You could be Medicare-eligible at any age with a qualifying disability or end-stage diagnosis of ALS or renal disease.
What Does Medicare Cover?
Medicare has different parts that help cover specific services.
- Medicare Part A (inpatient)
- Medicare Part B (outpatient)
- Medicare Part C (Medicare Advantage plans)
- Medicare Part D (prescription drug coverage)
Original Medicare is the combination of Part A and B. Medicare Part A helps cover inpatient hospital stays and skilled nursing care. Medicare Part B helps cover doctor visits and outpatient care.
There are options for additional coverage with Medicare Part C and D but we’ll stick to the basics today. For more information about Medicare Part C and D, check out this Medicare 101 printable resource.
What Is Not Covered By Original Medicare?

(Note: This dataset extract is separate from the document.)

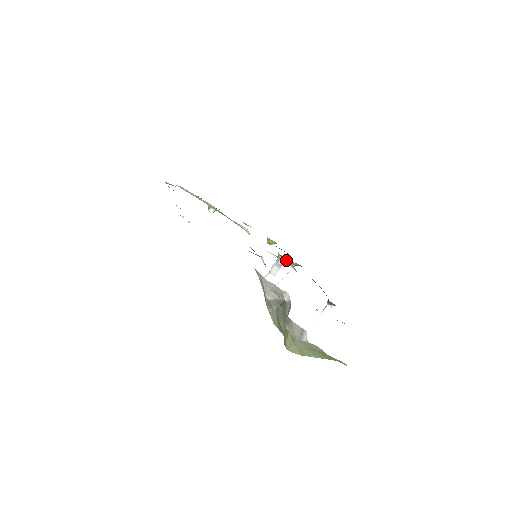
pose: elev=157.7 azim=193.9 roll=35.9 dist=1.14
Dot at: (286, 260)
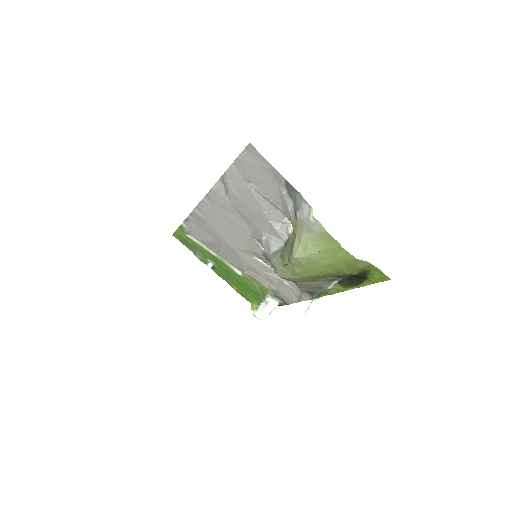
Dot at: (272, 297)
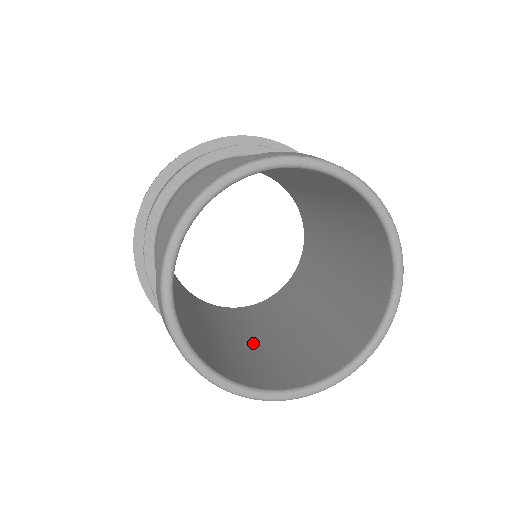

There are out-of-pocket costs associated with Original Medicare and there is no limit to the percentage you may be expected to pay. Original Medicare doesn’t cover prescription drug costs, or routine dental, vision, or hearing care. That’s where supplemental coverage with Medicare Part C (Advantage plans) and D (prescription drugs) comes in.
How Much Does Medicare Cost?
Medicare Part A out-of-pocket costs typically fall within the same categories as your traditional health insurance minus the premium. There is no premium, or fixed monthly amount, for Medicare Part A, but there is a deductible, copays, and coinsurance.

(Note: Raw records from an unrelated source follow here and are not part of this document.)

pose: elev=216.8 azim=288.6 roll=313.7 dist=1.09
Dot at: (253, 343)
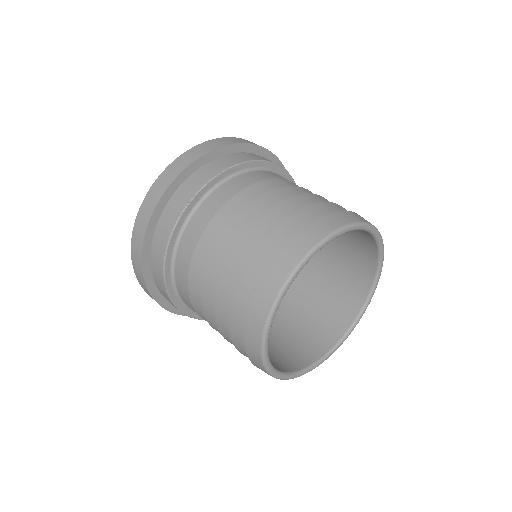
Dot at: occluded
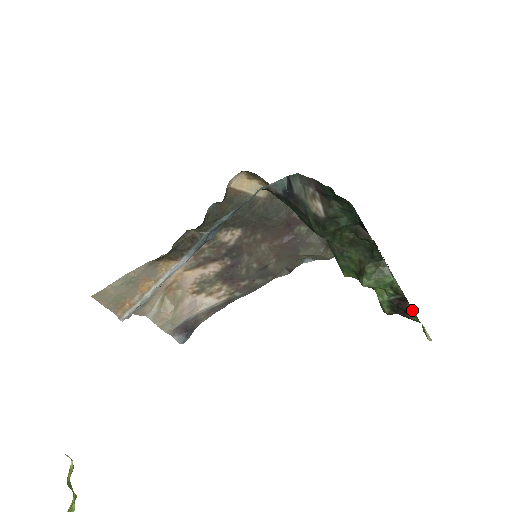
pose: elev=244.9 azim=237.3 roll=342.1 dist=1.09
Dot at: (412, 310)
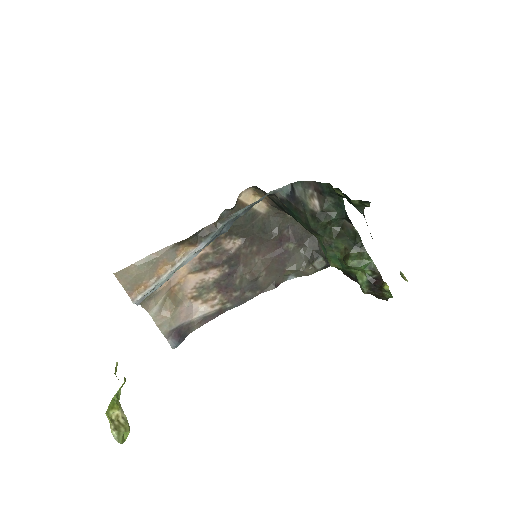
Dot at: (386, 284)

For Medicare Part B, the biggest difference is the premium associated. In 2022, most insureds pay around $170 per month for Part B but it may be further adjusted based on an employee’s income. For a more detailed breakdown of Medicare in Arizona, refer to the ASRS 2022 Medicare Plans video presentation.
Is Medicare Enrollment Automatic?
Enrollment in Medicare is not automatic. The Initial Enrollment Period (IEP) is 7 months long, and it includes your 65th birthday month plus the 3 months before and the 3 months after.
When Should Employees Enroll in Medicare?
Employees opting for Medicare should enroll three months prior to turning 65 so that coverage will be effective beginning the first day of the month they turn 65 or retire after age 65. If employees don’t enroll during their Initial Enrollment Period, they’ll likely have to wait to enroll during Medicare Open Enrollment, which is October 15-December. They may also face higher premiums.
What Should Working Employees Do When They Turn 65?
Once your employees are educated on Medicare and understand their rights and options, they should compare and contrast the benefits of Medicare to their current group health insurance plan. Cost is always the first thing that comes to mind, but here’s a list of all the areas to consider when helping your employees make an educated decision about enrolling in or delaying Medicare.
- Employer contributions vs. Medicare premiums
- Employer plan deductible and coinsurance
- Maximum out-of-pocket
- On-going care or treatment
- Chronic conditions
- Prescription drug use and coverage
- Network hospital and doctor preferences
If your employee chooses to enroll in Medicare, we advise connecting them with a Medicare advocate and expert that can provide personalized advice and help ensure they get enrolled on time and in the right coverage to suit their needs and budget.
If your employee still chooses to stay on their or their spouse’s group health insurance plan they’re essentially choosing to “delay enrolling in Part B.” If they want Medicare benefits later on in retirement, they’ll still have to take action and return their enrollment card before the effective date of Medicare coverage.